Auf deutsche Kultur eingelassen
Daratu Nasser Jamal und Ishaq Kheder Fatah gehörten in Äthiopien der Volksgruppe der Oromo an. Diese beklagt eine Unterdrückung durch die äthiopische Zentralregierung. Für ihre Flucht gaben sie in ihrem Heimatland gleich mehrere eigene Geschäfte auf, nachdem sie Gewalt am eigenen Körper erleben mussten. Über Zirndorf kamen sie zunächst nach Ansbach in eine Gemeinschaftsunterkunft. Hier engagierte sich Ishaq Kheder Fatah schnell in einem Ein-Euro-Job, indem er bei einer ortsansässigen Tafel Essen ausgab. Als seine Frau mit dem ersten ihrer drei Söhne schwanger war, wurden sie in die Gemeinschaftsunterkunft Dietenhofen verlegt, wo sie ihre eigene Küche und ihr eigenes Badezimmer hatten. Seit kurzem haben sie ihre erste eigene Wohnung in Windsbach.
"Die Familie hatte es nicht leicht. Ihr wurde keine gute Bleibeperspektive bescheinigt, und sie wurden auch in erster Instanz als Asylbewerber abgelehnt", berichtet Ulrike Sterner. "Erst als es in Äthiopien sowohl zu Corona als auch zur Heuschreckenplage kam, erhielten sie 2020 eine befristete Aufenthaltserlaubnis." Auch an dieser Familie schätzt die Caritas-Mitarbeiterin, dass sie ihren individuellen Weg geht. Nach anfänglicher Unterstützung durch diese haben Daratu Nasser Jamal und Ishaq Kheder Fatah gelernt, selbst Formulare auszufüllen, Kontakte zur Kita ihrer Kinder aufgebaut und gepflegt sowie sich in die Gruppe des Offenen Treffs für Deutsche und Ausländer in Dietenhofen integriert.
Derzeit nehmen die beiden Äthiopier an einem berufsbildenden Deutschkurs teil.
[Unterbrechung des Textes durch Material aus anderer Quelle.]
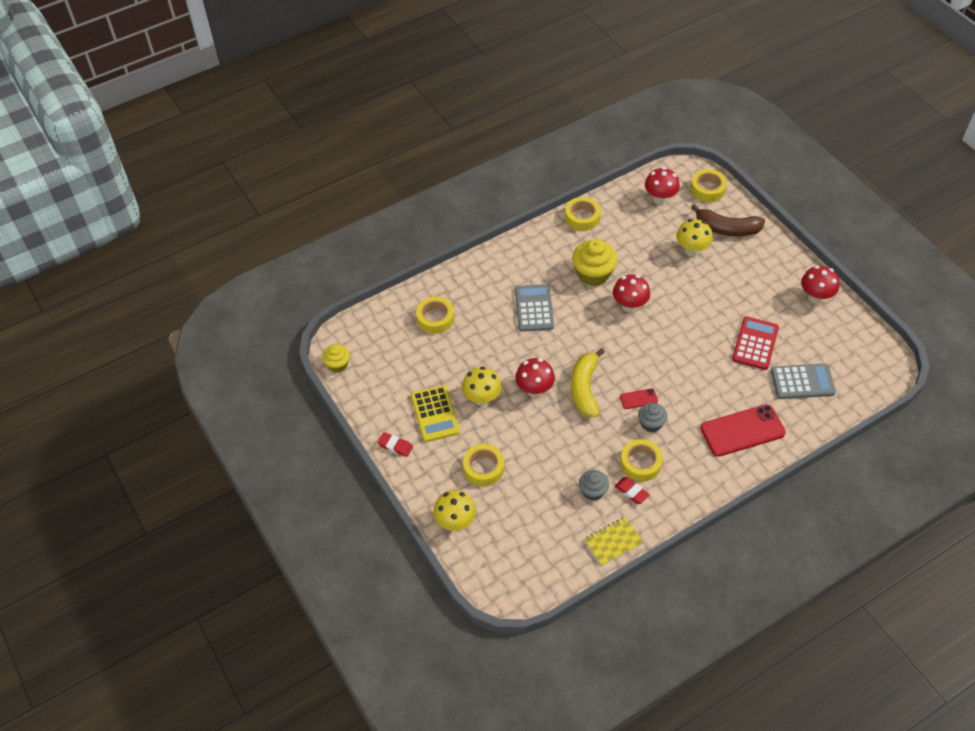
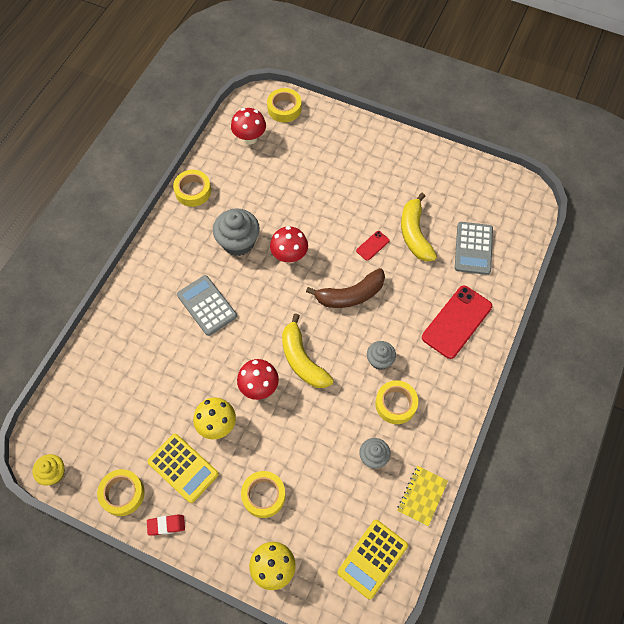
camera: 35 degrees left, 10 degrees up
yellow tape [416,297,454,334] -> yellow tape moved to [97,469,145,516]
yellow cupcake [572,239,618,286] -> grey cupcake [213,208,260,256]
red eraser [615,477,650,504] -> none
red phone [620,388,658,409] -> red phone moved to [356,231,390,261]
yellow mushroom [676,219,713,256] -> none
brown banana [691,204,765,236] -> brown banana moved to [306,268,385,308]
red calculator [732,316,779,370] -> yellow banana [401,193,437,262]
grey calculator [771,363,836,399] -> grey calculator turned 135 degrees clockwise [455,222,493,275]
red mushroom [801,266,839,304] -> none
none -> yellow calculator [337,520,408,599]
Beide streben an, eine Ausbildung in der Krankenpflege zu absolvieren. "Ich will anderen helfen", begründet Ishaq Kheder Fatah, "ich vor allem alten Menschen", so seine Frau. Von der Bevölkerung fühlen sie sich gut aufgenommen. Lediglich, dass sie monatelang auf ihr Kindergeld warten mussten, obwohl sie ihren Antrag fristgerecht eingereicht hatten, hat sie geärgert. Auf die deutsche Kultur hat sich das Paar auch privat eingelassen. "Seitdem es hier ist, pflegt es einen ganz partnerschaftlichen Umgang untereinander mit Gleichberechtigung bei Entscheidungen", freut sich Ulrike Sterner.